* [Task requirements]
A. Rewrite the well-charging passage starting with "The first well has" and going on through "of the water.", changing "check dams" to "recharge ponds".
B. In the two-well example in the well-charging passage, what parameter results from dividing the total volume of water by the sum of differences?

* [Supplied passage]
......

Let us have a look at the final solution that was accepted. The
depth of water in a well in the immediate pre-monsoon period in
summer is noted. The depth of water in the well is also measured
immediately after a rotation. The difference between the two is
treated as the characteristic of the well that determines the charge
for the well. The amount of water released into the check dams divided
by the sum of the differences for all wells is the parameter that
multiplied by the difference in level for each well gives the corresponding
water for which the well owner should be charged.
To take a simple example let us say that there are only two wells.
The first well has a depth of water of 20 m after a rotation and
a pre-monsoon level of 10 m. The second well has a depth of water
of 10 m after a rotation and a pre-monsoon level of 5 m, Let us
assume that 1500 m3 of water was released into the check dams that
recharged these wells. In this case the differences in depth are
10 m and 5 m respectively for the two wells, so the sum of differences
is 15 m. Dividing the total volume of water 1500 m3 by the sum of
differences gives us a parameter of 100 m3 per m. So the first well
would be charged for 10 x 100 = 1000 m3 and the second well for
5 x 100 = 500 m3 of the water.

......

* [Recorded information]
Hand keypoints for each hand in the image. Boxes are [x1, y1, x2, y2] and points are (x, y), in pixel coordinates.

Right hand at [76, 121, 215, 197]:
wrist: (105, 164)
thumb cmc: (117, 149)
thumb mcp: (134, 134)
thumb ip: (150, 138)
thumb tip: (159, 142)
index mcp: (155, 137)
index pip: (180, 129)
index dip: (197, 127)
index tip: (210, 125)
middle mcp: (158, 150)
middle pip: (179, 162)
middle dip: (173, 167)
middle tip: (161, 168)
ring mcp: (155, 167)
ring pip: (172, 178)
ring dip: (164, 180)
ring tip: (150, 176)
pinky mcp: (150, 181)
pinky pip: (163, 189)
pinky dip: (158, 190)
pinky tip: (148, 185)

......

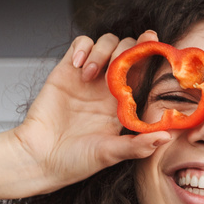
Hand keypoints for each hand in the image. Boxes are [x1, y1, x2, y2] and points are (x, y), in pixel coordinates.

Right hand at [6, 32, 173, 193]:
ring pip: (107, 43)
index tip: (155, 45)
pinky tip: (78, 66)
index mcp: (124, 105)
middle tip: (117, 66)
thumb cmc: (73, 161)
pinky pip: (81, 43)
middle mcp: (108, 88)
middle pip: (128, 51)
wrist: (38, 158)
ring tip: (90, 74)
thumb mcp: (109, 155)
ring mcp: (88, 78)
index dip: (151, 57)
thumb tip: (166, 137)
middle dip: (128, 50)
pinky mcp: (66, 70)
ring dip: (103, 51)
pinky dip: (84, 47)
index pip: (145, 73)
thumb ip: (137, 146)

......

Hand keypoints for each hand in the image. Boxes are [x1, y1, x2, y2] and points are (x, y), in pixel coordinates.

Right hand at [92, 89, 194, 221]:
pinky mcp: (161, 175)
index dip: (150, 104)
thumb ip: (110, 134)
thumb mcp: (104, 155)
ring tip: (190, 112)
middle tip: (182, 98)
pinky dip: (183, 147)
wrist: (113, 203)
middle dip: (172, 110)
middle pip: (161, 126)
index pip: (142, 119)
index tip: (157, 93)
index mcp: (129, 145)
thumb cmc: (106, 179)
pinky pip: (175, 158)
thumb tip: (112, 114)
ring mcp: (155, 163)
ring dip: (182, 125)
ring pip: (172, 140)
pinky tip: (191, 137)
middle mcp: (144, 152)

......

* [Answer section]
A.
The first well has a depth of water of 20 m after a rotation and
a pre-monsoon level of 10 m. The second well has a depth of water
of 10 m after a rotation and a pre-monsoon level of 5 m, Let us
assume that 1500 m3 of water was released into the recharge ponds that
recharged these wells. In this case the differences in depth are
10 m and 5 m respectively for the two wells, so the sum of differences
is 15 m. Dividing the total volume of water 1500 m3 by the sum of
differences gives us a parameter of 100 m3 per m. So the first well
would be charged for 10 x 100 = 1000 m3 and the second well for
5 x 100 = 500 m3 of the water.

B. 100 m3 per m